In second place, going all in on Bitcoin with $4,000 USD would have yielded +482%, turning the initial investment into $17,450.
XRP, would have been the worst four year all-in bet, at +57%. But even that is more than double the return from traditional markets.
And the Top Ten Index Fund approach?
As you might expect, as indexes are designed to mitigate risk, the +127% gains of the Top Ten Index Fund approach fall somewhere in between. The Top Ten strategy isn’t keeping up with ETH, BTC, or LTC, but it is outperforming a hypothetical all-in investment in both XRP and BCH by a healthy margin.

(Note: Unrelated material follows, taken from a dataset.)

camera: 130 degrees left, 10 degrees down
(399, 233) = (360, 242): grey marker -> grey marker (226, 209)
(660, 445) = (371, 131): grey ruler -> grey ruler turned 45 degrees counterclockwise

So that’s the Top Ten Crypto Index Fund Experiments snapshot. Let’s take a look at how traditional markets are doing.
Comparison to S&P 500
I’m also tracking the S&P 500 as part of my experiment to have a comparison point to traditional markets. Another month, another all time high for the S&P. The S&P has returned +17% since January 1st, 2020.
Overall these are very solid returns and probably more than would be expected during a pandemic year. This more than doubles the 8% that financial planners use for predicted annual market returns.

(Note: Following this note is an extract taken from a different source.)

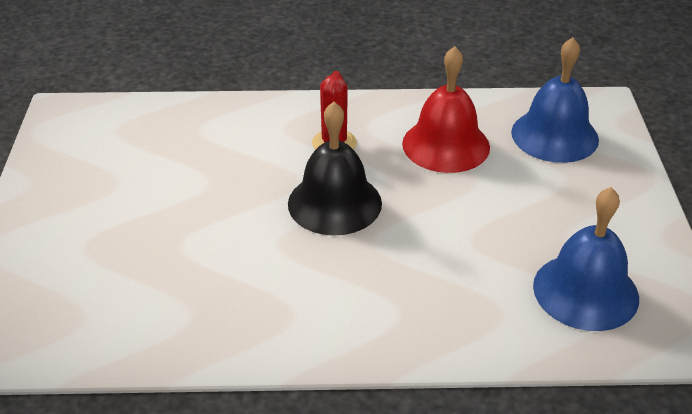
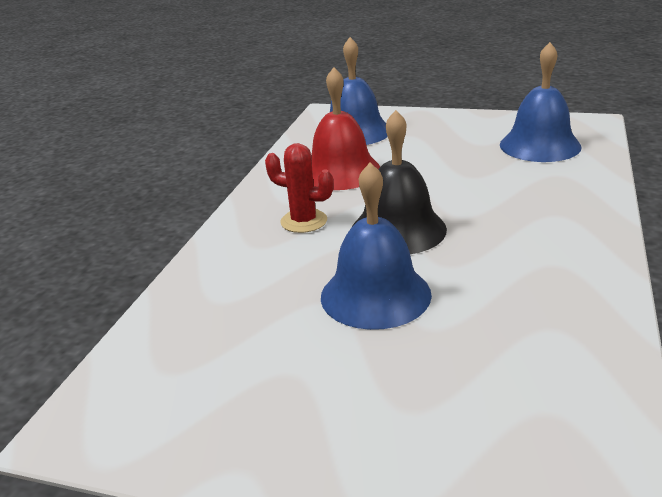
camera: 70 degrees left, 10 degrees down
(222, 207) = (375, 295): none -> blue bell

Now scroll up for how it compares to crypto, or let me just make it easy for you: over the same time period, the 2020 Top Ten Crypto Portfolio is returning about +223%. The initial $1k investment in crypto is now worth about $3,228.
That same $1k I put into crypto in January 2020 would be worth $1170 had it been redirected to the S&P 500 instead.

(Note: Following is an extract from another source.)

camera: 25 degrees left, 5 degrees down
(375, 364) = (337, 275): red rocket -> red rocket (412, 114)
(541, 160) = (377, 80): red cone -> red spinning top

That’s a $2,058 difference on a $1k investment, by far the largest gap in favor of crypto since the 2020 Top Ten Experiment began.
But that’s just 2020. What about in the longer term? What if I invested in the S&P 500 the same way I did during the first four years of the Top Ten Crypto Index Fund Experiments? What I like to call the world’s slowest dollar cost averaging method? Here are the figures:
- $1000 investment in S&P 500 on January 1st, 2018 = $1410 today
- $1000 investment in S&P 500 on January 1st, 2019 = $1510 today
- $1000 investment in S&P 500 on January 1st, 2020 = $1170 today
- $1000 investment in S&P 500 on January 1st, 2021 = $1005 today
So, taken together, here’s the bottom bottom bottom bottom line for a similar approach with the S&P:
After four $1,000 investments into an S&P 500 index fund in January 2018, 2019, 2020, and 2021, my portfolio would be worth $5,095.
That is up +27% since January 2018 compared to a +127% gain of the combined Top Ten Crypto Experiment Portfolios, a difference of 100 percentage points in favor of crypto.
You can also compare against five individual coins (BTC, ETH, XRP, BCH, and LTC) by using the table above if you want. Spoiler: even the lowest performing crypto (XRP) is still returning double the S&P over the same time period.
To help provide perspective, here’s a quick look at the combined four year ROI for crypto vs. the S&P up to this point.
With four straight monthly wins, crypto certainly seems to have some momentum.
Another big month for crypto. It’s starting to feel a bit like 2017, when everything was just going up, every project a sure shot, no end in sight. With such large institutional buy in, this time it feels a bit different, but how long crypto can keep up this pace without a significant pullback remains to be seen.
To both new and long time Experiment followers: thanks so much for reading and for supporting the Top Ten Crypto Index Funds, I hope you’ve found them helpful. I continue to be committed to seeing this process through and reporting along the way.
Feel free to reach out with any questions and stay tuned for progress reports. Keep an eye out for my parallel projects tracking the Top Ten cryptos as of January 1st, 2018 (the OG Experiment), January 1st, 2019, and most recently, January 1st, 2021.
For those just getting into crypto, I hope these reports can somehow help you see the highs and lows of what might await you on your crypto adventures. Buckle up, think long term, don’t invest what you can’t afford to lose, and most importantly, enjoy the ride!